Mimo tego, że Śląsk spisuje się w tym sezonie poniżej oczekiwań, to kielczanie doceniają klasę rywala. Wrocławianie są drużyną szczególnie niebezpieczną w ofensywie. W obecnych rozgrywkach zdobyli już 25 goli.
- Oglądamy wideo i analizujemy przeciwników. Znamy ich mocne i słabe strony. O Śląsku mogę powiedzieć, że to dobry, mocny zespół. Są bardzo silni w ofensywie, głównie za sprawą Robaka.
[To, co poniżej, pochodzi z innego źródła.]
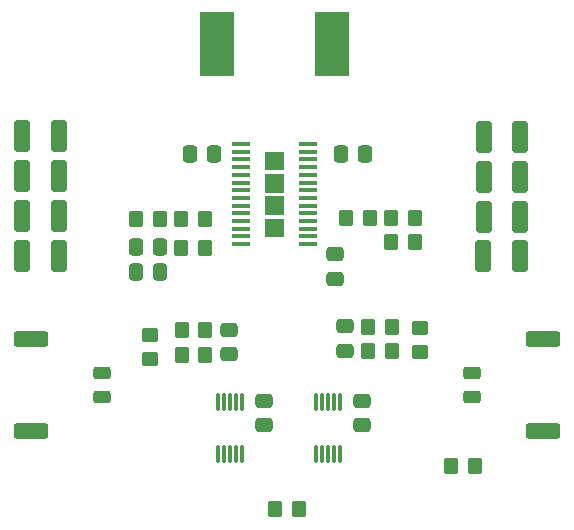
<source format=gtp>
G04 #@! TF.GenerationSoftware,KiCad,Pcbnew,9.0.1*
G04 #@! TF.CreationDate,2025-04-23T11:21:28+02:00*
G04 #@! TF.ProjectId,LTC3119-breakout,4c544333-3131-4392-9d62-7265616b6f75,rev?*
G04 #@! TF.SameCoordinates,Original*
G04 #@! TF.FileFunction,Paste,Top*
G04 #@! TF.FilePolarity,Positive*
%FSLAX46Y46*%
G04 Gerber Fmt 4.6, Leading zero omitted, Abs format (unit mm)*
G04 Created by KiCad (PCBNEW 9.0.1) date 2025-04-23 11:21:28*
%MOMM*%
%LPD*%
G01*
G04 APERTURE LIST*
G04 Aperture macros list*
%AMRoundRect*
0 Rectangle with rounded corners*
0 $1 Rounding radius*
0 $2 $3 $4 $5 $6 $7 $8 $9 X,Y pos of 4 corners*
0 Add a 4 corners polygon primitive as box body*
4,1,4,$2,$3,$4,$5,$6,$7,$8,$9,$2,$3,0*
0 Add four circle primitives for the rounded corners*
1,1,$1+$1,$2,$3*
1,1,$1+$1,$4,$5*
1,1,$1+$1,$6,$7*
1,1,$1+$1,$8,$9*
0 Add four rect primitives between the rounded corners*
20,1,$1+$1,$2,$3,$4,$5,0*
20,1,$1+$1,$4,$5,$6,$7,0*
20,1,$1+$1,$6,$7,$8,$9,0*
20,1,$1+$1,$8,$9,$2,$3,0*%
G04 Aperture macros list end*
%ADD10C,0.010000*%
%ADD11RoundRect,0.250000X-0.350000X-0.450000X0.350000X-0.450000X0.350000X0.450000X-0.350000X0.450000X0*%
%ADD12RoundRect,0.250000X0.475000X-0.337500X0.475000X0.337500X-0.475000X0.337500X-0.475000X-0.337500X0*%
%ADD13RoundRect,0.250000X-0.412500X-1.100000X0.412500X-1.100000X0.412500X1.100000X-0.412500X1.100000X0*%
%ADD14RoundRect,0.250000X0.412500X1.100000X-0.412500X1.100000X-0.412500X-1.100000X0.412500X-1.100000X0*%
%ADD15RoundRect,0.250000X0.350000X0.450000X-0.350000X0.450000X-0.350000X-0.450000X0.350000X-0.450000X0*%
%ADD16RoundRect,0.250000X0.450000X-0.350000X0.450000X0.350000X-0.450000X0.350000X-0.450000X-0.350000X0*%
%ADD17RoundRect,0.250000X-0.475000X0.337500X-0.475000X-0.337500X0.475000X-0.337500X0.475000X0.337500X0*%
%ADD18RoundRect,0.250000X-0.450000X0.350000X-0.450000X-0.350000X0.450000X-0.350000X0.450000X0.350000X0*%
%ADD19RoundRect,0.250000X0.337500X0.475000X-0.337500X0.475000X-0.337500X-0.475000X0.337500X-0.475000X0*%
%ADD20RoundRect,0.051250X-0.688750X-0.153750X0.688750X-0.153750X0.688750X0.153750X-0.688750X0.153750X0*%
%ADD21RoundRect,0.250000X-0.337500X-0.475000X0.337500X-0.475000X0.337500X0.475000X-0.337500X0.475000X0*%
%ADD22RoundRect,0.250000X-0.475000X0.300000X-0.475000X-0.300000X0.475000X-0.300000X0.475000X0.300000X0*%
%ADD23RoundRect,0.250000X-1.200000X0.425000X-1.200000X-0.425000X1.200000X-0.425000X1.200000X0.425000X0*%
%ADD24R,2.900000X5.400000*%
%ADD25RoundRect,0.075000X0.075000X-0.650000X0.075000X0.650000X-0.075000X0.650000X-0.075000X-0.650000X0*%
%ADD26RoundRect,0.250000X0.475000X-0.300000X0.475000X0.300000X-0.475000X0.300000X-0.475000X-0.300000X0*%
%ADD27RoundRect,0.250000X1.200000X-0.425000X1.200000X0.425000X-1.200000X0.425000X-1.200000X-0.425000X0*%
G04 APERTURE END LIST*
D10*
X139510000Y-90595000D02*
X137980000Y-90595000D01*
X137980000Y-89085000D01*
X139510000Y-89085000D01*
X139510000Y-90595000D01*
G36*
X139510000Y-90595000D02*
G01*
X137980000Y-90595000D01*
X137980000Y-89085000D01*
X139510000Y-89085000D01*
X139510000Y-90595000D01*
G37*
X139510000Y-92485000D02*
X137980000Y-92485000D01*
X137980000Y-90975000D01*
X139510000Y-90975000D01*
X139510000Y-92485000D01*
G36*
X139510000Y-92485000D02*
G01*
X137980000Y-92485000D01*
X137980000Y-90975000D01*
X139510000Y-90975000D01*
X139510000Y-92485000D01*
G37*
X139510000Y-94375000D02*
X137980000Y-94375000D01*
X137980000Y-92865000D01*
X139510000Y-92865000D01*
X139510000Y-94375000D01*
G36*
X139510000Y-94375000D02*
G01*
X137980000Y-94375000D01*
X137980000Y-92865000D01*
X139510000Y-92865000D01*
X139510000Y-94375000D01*
G37*
X139510000Y-96265000D02*
X137980000Y-96265000D01*
X137980000Y-94755000D01*
X139510000Y-94755000D01*
X139510000Y-96265000D01*
G36*
X139510000Y-96265000D02*
G01*
X137980000Y-96265000D01*
X137980000Y-94755000D01*
X139510000Y-94755000D01*
X139510000Y-96265000D01*
G37*
D11*
X148620000Y-96700000D03*
X150620000Y-96700000D03*
D12*
X144700000Y-105937500D03*
X144700000Y-103862500D03*
D13*
X117387500Y-91190000D03*
X120512500Y-91190000D03*
D14*
X159580000Y-91200000D03*
X156455000Y-91200000D03*
D15*
X129060000Y-94750000D03*
X127060000Y-94750000D03*
D11*
X148620000Y-94710000D03*
X150620000Y-94710000D03*
X144820000Y-94710000D03*
X146820000Y-94710000D03*
D12*
X137900000Y-112237500D03*
X137900000Y-110162500D03*
D15*
X132860000Y-94750000D03*
X130860000Y-94750000D03*
D11*
X130900000Y-106300000D03*
X132900000Y-106300000D03*
D15*
X148700000Y-103900000D03*
X146700000Y-103900000D03*
D14*
X159570000Y-97920000D03*
X156445000Y-97920000D03*
D15*
X140800000Y-119350000D03*
X138800000Y-119350000D03*
D16*
X128210000Y-106630000D03*
X128210000Y-104630000D03*
D14*
X159580000Y-87850000D03*
X156455000Y-87850000D03*
D17*
X143900000Y-97762500D03*
X143900000Y-99837500D03*
D18*
X151090000Y-104040000D03*
X151090000Y-106040000D03*
D19*
X129077500Y-97200000D03*
X127002500Y-97200000D03*
D11*
X130900000Y-104200000D03*
X132900000Y-104200000D03*
D14*
X159580000Y-94590000D03*
X156455000Y-94590000D03*
D11*
X153700000Y-115700000D03*
X155700000Y-115700000D03*
D15*
X132860000Y-97210000D03*
X130860000Y-97210000D03*
D13*
X117387500Y-87740000D03*
X120512500Y-87740000D03*
D20*
X135880000Y-88450000D03*
X135880000Y-89100000D03*
X135880000Y-89750000D03*
X135880000Y-90400000D03*
X135880000Y-91050000D03*
X135880000Y-91700000D03*
X135880000Y-92350000D03*
X135880000Y-93000000D03*
X135880000Y-93650000D03*
X135880000Y-94300000D03*
X135880000Y-94950000D03*
X135880000Y-95600000D03*
X135880000Y-96250000D03*
X135880000Y-96900000D03*
X141610000Y-96900000D03*
X141610000Y-96250000D03*
X141610000Y-95600000D03*
X141610000Y-94950000D03*
X141610000Y-94300000D03*
X141610000Y-93650000D03*
X141610000Y-93000000D03*
X141610000Y-92350000D03*
X141610000Y-91700000D03*
X141610000Y-91050000D03*
X141610000Y-90400000D03*
X141610000Y-89750000D03*
X141610000Y-89100000D03*
X141610000Y-88450000D03*
D21*
X144362500Y-89300000D03*
X146437500Y-89300000D03*
D13*
X117387500Y-94550000D03*
X120512500Y-94550000D03*
D22*
X124120000Y-107840000D03*
X124120000Y-109840000D03*
D23*
X118125000Y-104945000D03*
X118125000Y-112735000D03*
D13*
X117407500Y-97950000D03*
X120532500Y-97950000D03*
D19*
X129077500Y-99240000D03*
X127002500Y-99240000D03*
D24*
X143600000Y-79970000D03*
X133900000Y-79970000D03*
D17*
X134900000Y-104162500D03*
X134900000Y-106237500D03*
D25*
X142300000Y-114700000D03*
X142800000Y-114700000D03*
X143300000Y-114700000D03*
X143800000Y-114700000D03*
X144300000Y-114700000D03*
X144300000Y-110300000D03*
X143800000Y-110300000D03*
X143300000Y-110300000D03*
X142800000Y-110300000D03*
X142300000Y-110300000D03*
X134000000Y-114700000D03*
X134500000Y-114700000D03*
X135000000Y-114700000D03*
X135500000Y-114700000D03*
X136000000Y-114700000D03*
X136000000Y-110300000D03*
X135500000Y-110300000D03*
X135000000Y-110300000D03*
X134500000Y-110300000D03*
X134000000Y-110300000D03*
D12*
X146200000Y-112237500D03*
X146200000Y-110162500D03*
D15*
X148700000Y-106000000D03*
X146700000Y-106000000D03*
D21*
X131562500Y-89320000D03*
X133637500Y-89320000D03*
D26*
X155500000Y-109840000D03*
X155500000Y-107840000D03*
D27*
X161495000Y-112735000D03*
X161495000Y-104945000D03*
M02*

</source>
Musimy patrzeć na nich z respektem, bo w tej lidze każdy może wygrać z każdym – twierdzi snajper Korony.
Żółto-czerwoni w ostatnich dwóch meczach tego roku będą chcieli zainkasować komplet punktów. Ich ambicja została podrażniona przed tygodniem, gdy zremisowali z Wisłą Płock. – Skupiam się głównie na naszej grze. Pracowaliśmy w tym tygodniu bardzo solidnie i czekam na to, abyśmy rozegrali we Wrocławiu dobry mecz – tłumaczy 29-latek.
Jeśli Korona Kielce zdobędzie we Wrocławiu bramkę, kibice mogą spodziewać się, że będzie ona celebrowana tzw. „kołyską”. Wszystko za sprawą Mateusza Możdżenia, któremu w tym tygodniu urodził się syn, Julian.
- W ostatnim meczu strzelił bramkę, co było dla niego prezentem. Jeśli zdobędziemy gola w najbliższym starciu, to na pewno zadedykujemy ją rodzinie Mateusza. Czy musimy trenować taką „cieszynkę”? Nie (śmiech), doskonale ją znamy – kwituje Soriano.